• _What is expected_:
Please reproduce all the data exactly as written and omit the pictures.

• _Optical and exposure parameters_:
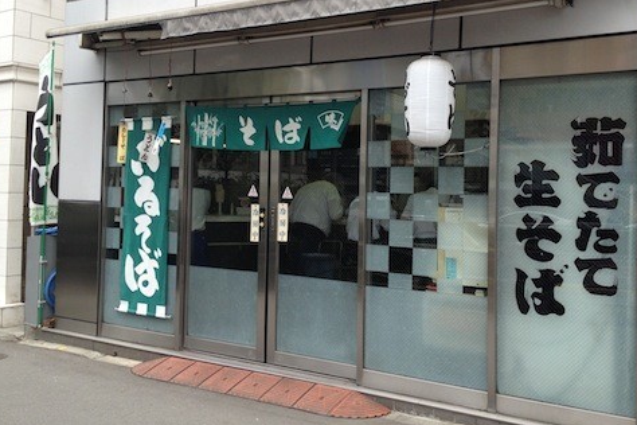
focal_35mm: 43
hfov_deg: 45.4
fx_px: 761
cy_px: 173
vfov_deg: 31.1
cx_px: 337
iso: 50
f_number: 2.4
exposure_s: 1/418
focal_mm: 4.28
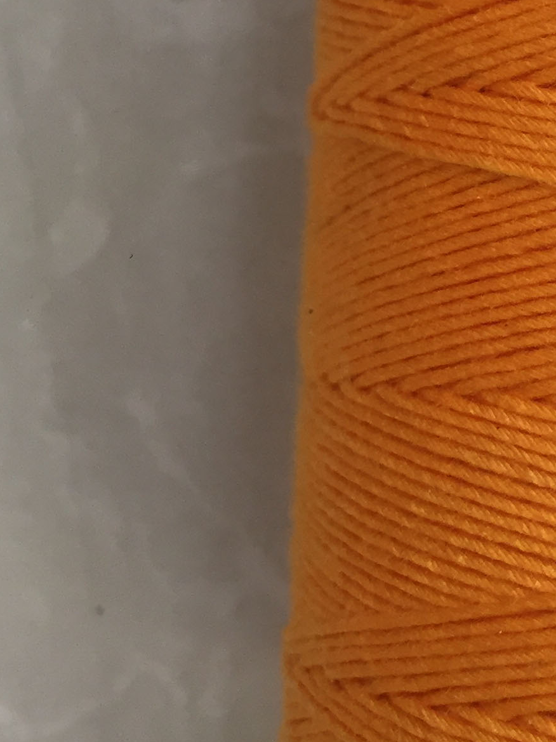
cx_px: 668
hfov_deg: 17.4
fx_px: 1736
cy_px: 135
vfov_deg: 23.7
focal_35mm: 81
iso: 50
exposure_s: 1/33
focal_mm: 4.15
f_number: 2.2
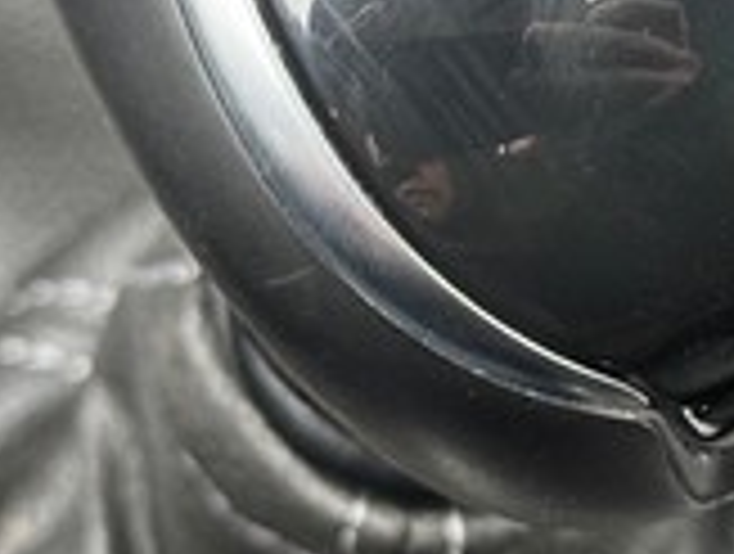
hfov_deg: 10.4
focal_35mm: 188
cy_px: -153
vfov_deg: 7.8
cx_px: 684
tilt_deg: -70.5
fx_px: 3995
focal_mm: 6.76
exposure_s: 1/60
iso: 250
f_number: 1.78
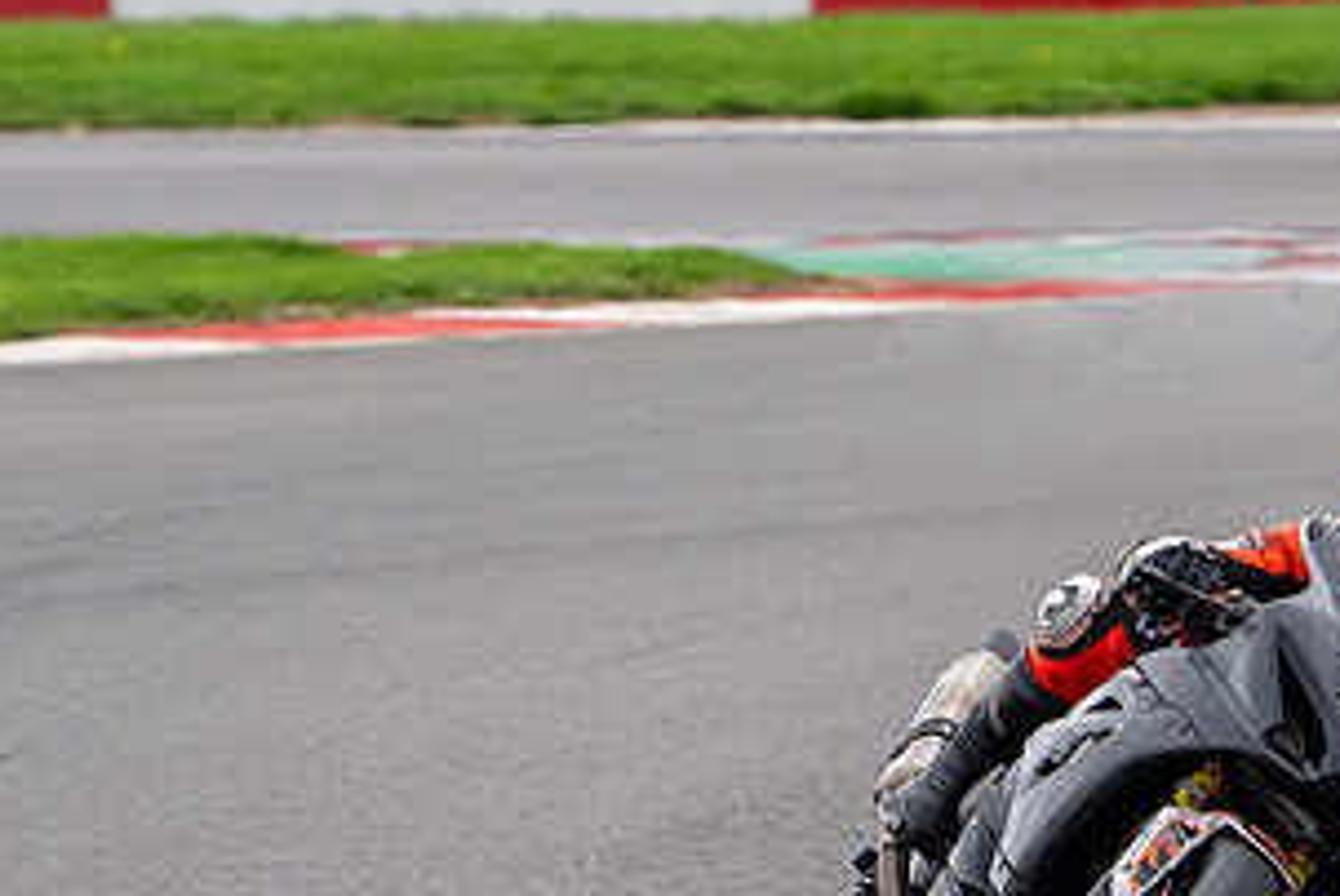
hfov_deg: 2.5
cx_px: 905
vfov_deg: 1.7
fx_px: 30253
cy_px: 691
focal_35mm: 812
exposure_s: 1/400
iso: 400
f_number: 6.3
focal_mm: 288
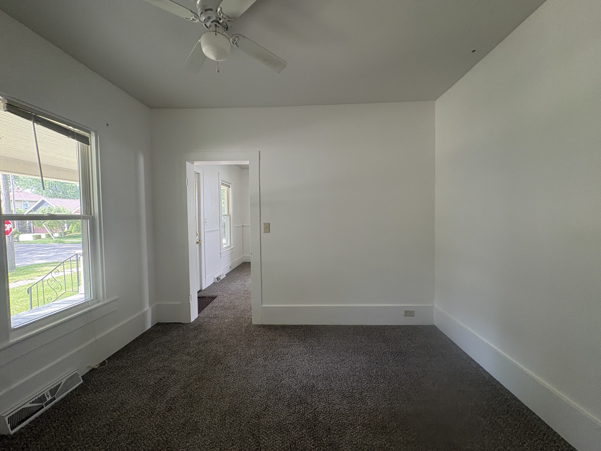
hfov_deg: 102.1
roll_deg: +0.4
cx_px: 300
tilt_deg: -2.6
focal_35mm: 14
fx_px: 243
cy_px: 226
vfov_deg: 85.7
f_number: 2.2
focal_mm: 2.22
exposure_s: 1/75
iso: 200
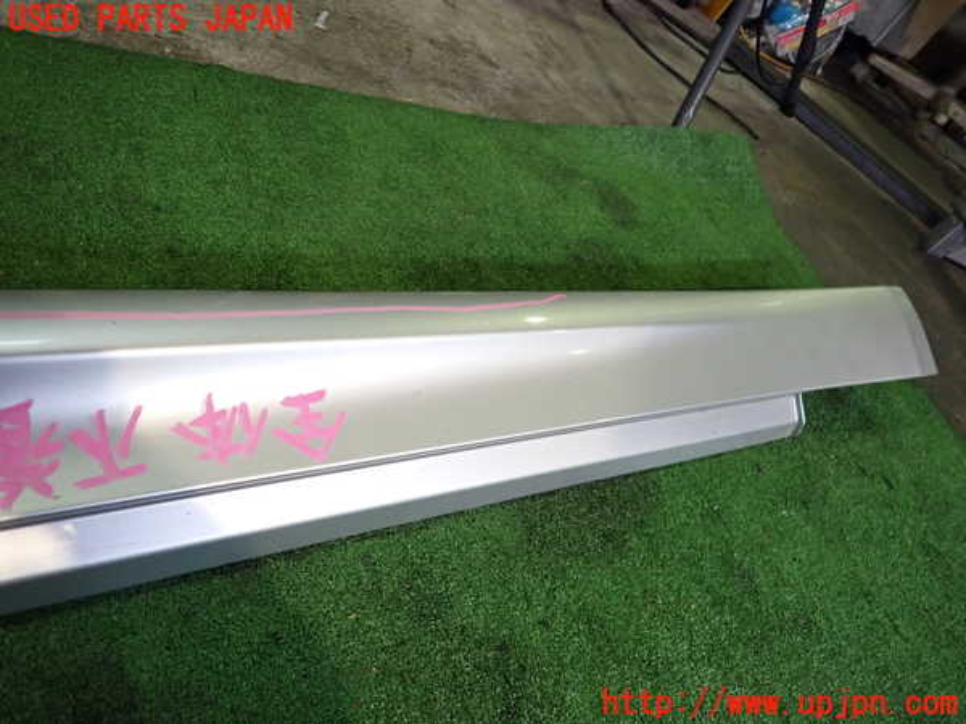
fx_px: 698
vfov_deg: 54.9
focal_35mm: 25
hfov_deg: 69.4
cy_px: 362
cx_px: 483
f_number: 2
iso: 320
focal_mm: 4.5
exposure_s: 1/30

• _Answer to this exercise_:
focal_35mm: 43
hfov_deg: 45.4
fx_px: 761
cy_px: 173
vfov_deg: 31.1
cx_px: 337
iso: 50
f_number: 2.4
exposure_s: 1/418
focal_mm: 4.28
cx_px: 668
hfov_deg: 17.4
fx_px: 1736
cy_px: 135
vfov_deg: 23.7
focal_35mm: 81
iso: 50
exposure_s: 1/33
focal_mm: 4.15
f_number: 2.2
hfov_deg: 10.4
focal_35mm: 188
cy_px: -153
vfov_deg: 7.8
cx_px: 684
tilt_deg: -70.5
fx_px: 3995
focal_mm: 6.76
exposure_s: 1/60
iso: 250
f_number: 1.78
hfov_deg: 2.5
cx_px: 905
vfov_deg: 1.7
fx_px: 30253
cy_px: 691
focal_35mm: 812
exposure_s: 1/400
iso: 400
f_number: 6.3
focal_mm: 288
hfov_deg: 102.1
roll_deg: +0.4
cx_px: 300
tilt_deg: -2.6
focal_35mm: 14
fx_px: 243
cy_px: 226
vfov_deg: 85.7
f_number: 2.2
focal_mm: 2.22
exposure_s: 1/75
iso: 200
fx_px: 698
vfov_deg: 54.9
focal_35mm: 25
hfov_deg: 69.4
cy_px: 362
cx_px: 483
f_number: 2
iso: 320
focal_mm: 4.5
exposure_s: 1/30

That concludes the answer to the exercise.